I needed to put on my favorite pair of heels tonight to cheer myself up. I wish every blog that I write to you could be filled with positive words & cheery outcomes. However, I am on a journey, and throughout that journey does come the moments of struggle and questions of faith. Lately, I have not quite felt like my spirited, vivacious self. I have been lacking the motivation that I need to bring myself to the next level, and I have been feeling a little negative about life. This is really hard for me to admit, because it’s a very vulnerable thing to broadcast to the world, but I feel like my inspiration has been zapped out of me. I have finally pinpointed everything that I want for myself, I am just having a hard time finding my way there. I feel like every time I am so close to reaching a star, it floats away from me. Therefore, I question whether I should keep reaching or not. I have had many conversations with God lately, and I truly hope that we’re on the same page, because sometimes it doesn’t feel like we are.

Lately, I have been feeling so trapped in a certain situation that I just can’t seem to free myself of. My hope and faith are lacking in this certain area, and I just don’t know how to change it. I absolutely hate feeling claustrophobic.  I need to be a free spirit and do what makes me happy, and for whatever reason I am hindering myself from moving forward. I guess you could say that I am at a slight bump on my rocky road through life, and I’m not sure whether to reverse or to keep driving.

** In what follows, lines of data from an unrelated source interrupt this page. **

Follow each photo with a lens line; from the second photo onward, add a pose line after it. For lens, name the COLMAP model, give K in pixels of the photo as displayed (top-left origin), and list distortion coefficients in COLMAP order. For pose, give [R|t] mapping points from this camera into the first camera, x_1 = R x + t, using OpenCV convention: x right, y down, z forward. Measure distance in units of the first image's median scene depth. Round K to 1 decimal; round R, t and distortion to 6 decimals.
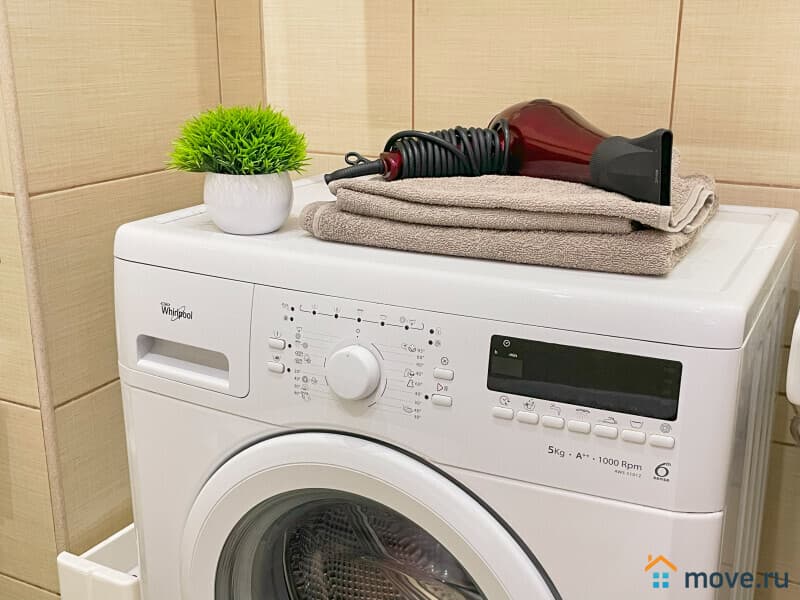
lens RADIAL K [[907.9, 0, 400.0], [0, 907.9, 300.0], [0, 0, 1]] dist [0.103448, 0.001029]
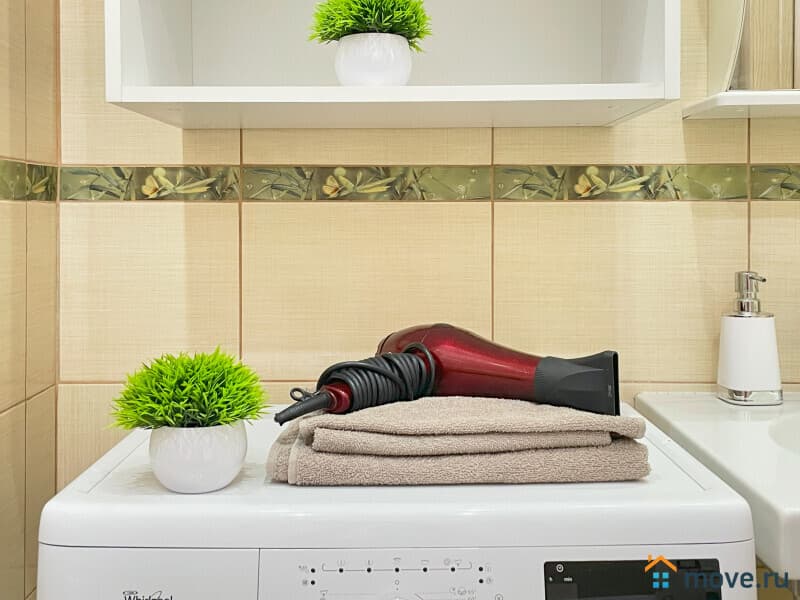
lens RADIAL K [[876.6, 0, 402.1], [0, 876.6, 222.3], [0, 0, 1]] dist [0.110301, -0.212535]
pose [[0.879959, -0.002240, 0.475045, -0.451516], [0.137491, 0.958391, -0.250166, -0.088239], [-0.454718, 0.285451, 0.843652, 0.099343]]
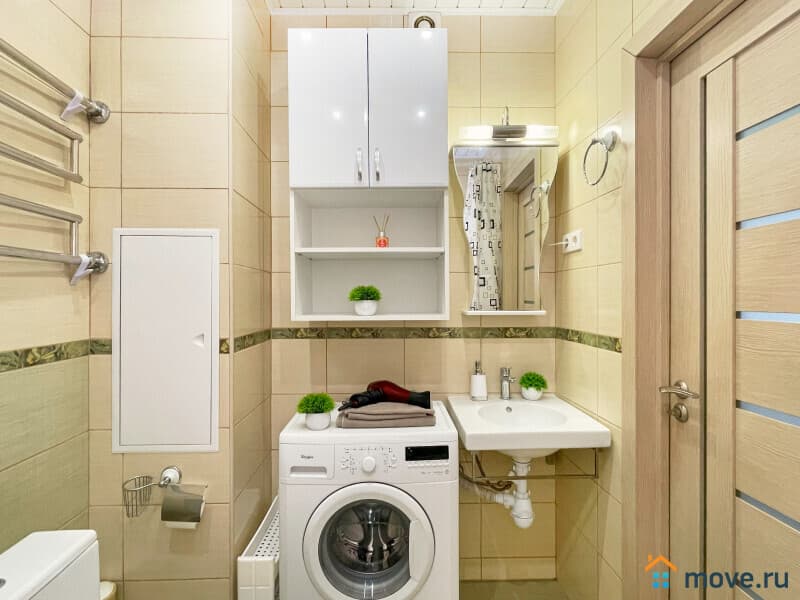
lens RADIAL K [[388.7, 0, 400.0], [0, 388.7, 300.0], [0, 0, 1]] dist [0.000255, 0.000051]
pose [[0.869346, -0.000748, 0.494203, -0.696779], [0.143505, 0.957294, -0.250989, -0.141451], [-0.472909, 0.289117, 0.832327, -0.578969]]
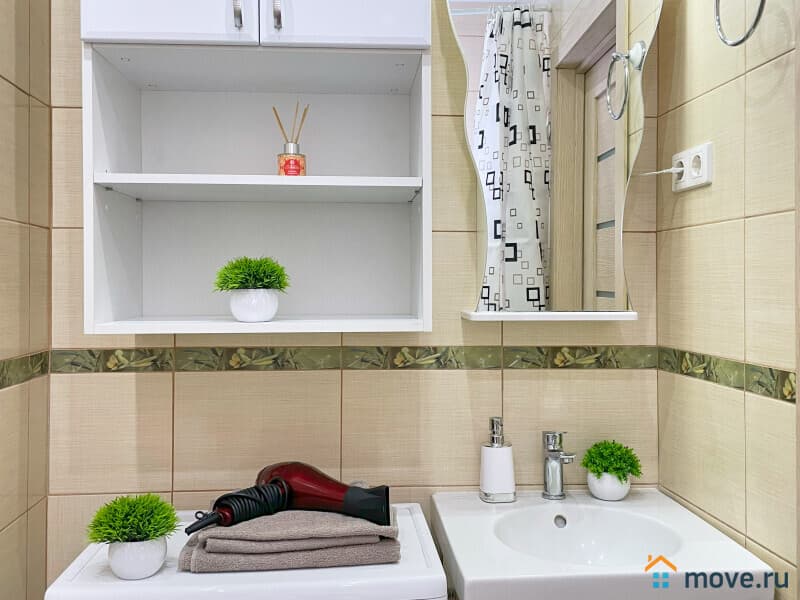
lens RADIAL K [[760.3, 0, 401.1], [0, 760.3, 282.1], [0, 0, 1]] dist [0.108647, -0.162957]
pose [[0.841785, 0.006477, 0.539773, -0.559188], [0.153803, 0.955605, -0.251325, -0.169028], [-0.517438, 0.294580, 0.803418, -0.488562]]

I pray that I can overcome this funk that I am in and be my normal cheery self again. But until then, I am going to continue to wear these heels and remember all of the good times that I have experienced in them.

I gained .8 (almost a pound) on my birthday week. I am working really hard this week, so hopefully I will have more exciting progress to share next week.

This quote is short, sweet & made me laugh. “Even if you fall on your face, you’re still moving forward.” ~ Victor Kiam

We must return these $890.00 pair of shoes back into the Nordstrom closet. Wearing expensive shoes can really make you forget all of your worries! And if I had that much disposable income, I would so buy these!